Intersectionaliteit als rode draad

Een belangrijk begrip dat in al deze onderzoeken terugkomt, is intersectionaliteit. Dit is een benadering waarbij meerdere kenmerken van mensen tegelijk en in samenhang met elkaar worden bekeken. Denk aan iemands geslacht, leeftijd en arbeidsparticipatie. Meerdere van deze kenmerken kunnen een rol spelen bij een onderzoeksvraag en elkaar beïnvloeden. Daarom zijn in deze onderzoeken steeds meerdere kenmerken in combinatie met elkaar onderzocht. Joost: ‘Wanneer je een extra kenmerk toevoegt, zoals opleiding of geslacht, kan dat effect hebben op de uitkomsten van je onderzoek.’

Onderzoeksresultaat 1: Hoe beter arbeidsmigranten geïntegreerd zijn, hoe minder tevreden ze zijn over hun werk

Bo: ‘Ik heb de relatie onderzocht tussen de mate van integratie van arbeidsmigranten en de mate van tevredenheid over hun werk. Daaruit bleek dat er een negatieve relatie tussen die twee bestaat. Oftewel: hoe beter iemand geïntegreerd is, hoe minder tevreden hij is over zijn werk. Een mogelijke verklaring daarvoor is dat arbeidsmigranten die pas in Nederland zijn hun situatie vergelijken met thuis, waarbij hun nieuwe situatie en het nieuwe salaris in eerste instantie beter lijken. Naarmate ze langer hier zijn en beter geïntegreerd raken, zijn ze zich bewuster van het werk dat Nederlanders normaal vinden, waardoor ze kritischer zijn op hun eigen werk. Dit effect geldt trouwens voor alle deelnemers aan het onderzoek.

Bo Kamstra

Ik heb geen significante verschillen gevonden qua leeftijd, geslacht of type arbeidsovereenkomst. Werkgevers kunnen de werktevredenheid van arbeidsmigranten verbeteren, onder meer door beter en transparanter personeelsbeleid te bieden.’

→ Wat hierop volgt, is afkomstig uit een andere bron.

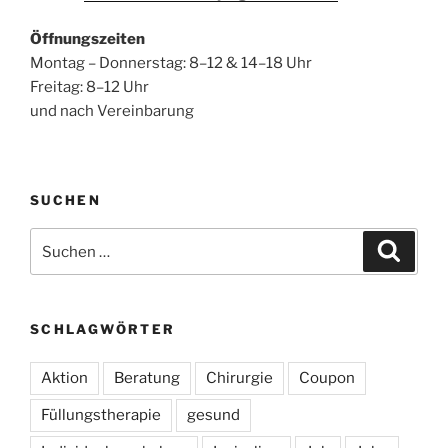
Öffnungszeiten
Montag – Donnerstag: 8–12 & 14–18 Uhr
Freitag: 8–12 Uhr
und nach Vereinbarung
SUCHEN
Suchen
Suche
nach:
SCHLAGWÖRTER
Aktion
Beratung
Chirurgie
Coupon
Füllungstherapie
gesund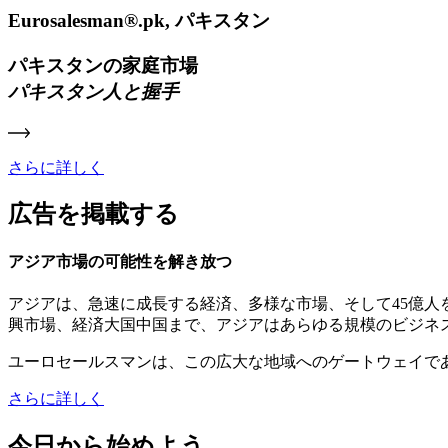
Eurosalesman®.pk, パキスタン
パキスタンの家庭市場
パキスタン人と握手
さらに詳しく
広告を掲載する
アジア市場の可能性を解き放つ
アジアは、急速に成長する経済、多様な市場、そして45億
興市場、経済大国中国まで、アジアはあらゆる規模のビジネ
ユーロセールスマンは、この広大な地域へのゲートウェイで
さらに詳しく
今日から始めよう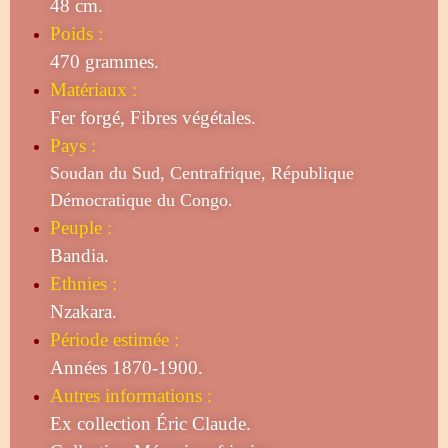
48 cm.
Poids :
470 grammes.
Matériaux :
Fer forgé, Fibres végétales.
Pays :
Soudan du
Sud
, Centrafrique, République
Démocratique du Congo.
Peuple :
Bandia.
Ethnies :
Nzakara.
Période estimée :
Années 1870-1900.
Autres informations :
Ex collection Éric Claude.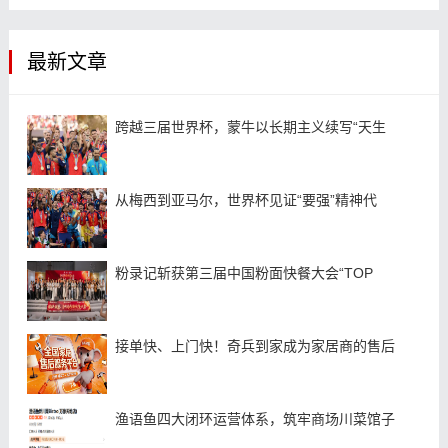
最新文章
跨越三届世界杯，蒙牛以长期主义续写“天生
从梅西到亚马尔，世界杯见证“要强”精神代
粉录记斩获第三届中国粉面快餐大会“TOP
接单快、上门快！奇兵到家成为家居商的售后
渔语鱼四大闭环运营体系，筑牢商场川菜馆子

Onderzoeksresultaat 2: Arbeidsmigranten met een lage opleiding en onzeker werk ervaren het laagste welzijn

Joost: ‘Mijn onderzoek ging dieper in op de combinatie van opleidingsniveau, geslacht en het subjectieve welzijn van arbeidsmigranten. Daarbij heb ik ook onderzocht wat de rol is van onzekere arbeidsomstandigheden. Uit mijn onderzoek blijkt dat arbeidsmigranten met een laag opleidingsniveau de meest onzekere arbeidsomstandigheden ervaren. Zij ervaren ook het laagste welzijn. Een uitzondering daarop zijn vrouwen: zij ervaren meer onzekere arbeidsomstandigheden, maar ook een hoger welzijn. Een mogelijke verklaring daarvoor is dat zij vaak met hun hele gezin naar Nederland komen. Mannen emigreren vaker alleen, waardoor zij wellicht meer eenzaamheid en afstand tot hun gezin ervaren en daardoor hun welzijn lager beoordelen. 

Joost Langedijk

Niet-Europese arbeidsmigranten ervaren minder onzekere arbeidsomstandigheden dan Europese arbeidsmigranten. Dat is mede te verklaren doordat zij direct een werkvergunning moeten aanvragen en meer zekerheid ervaren dan Europese arbeidsmigranten, die zo’n werkvergunning pas na vier maanden hoeven aan te vragen en daardoor langer in onzekerheid kunnen verkeren.’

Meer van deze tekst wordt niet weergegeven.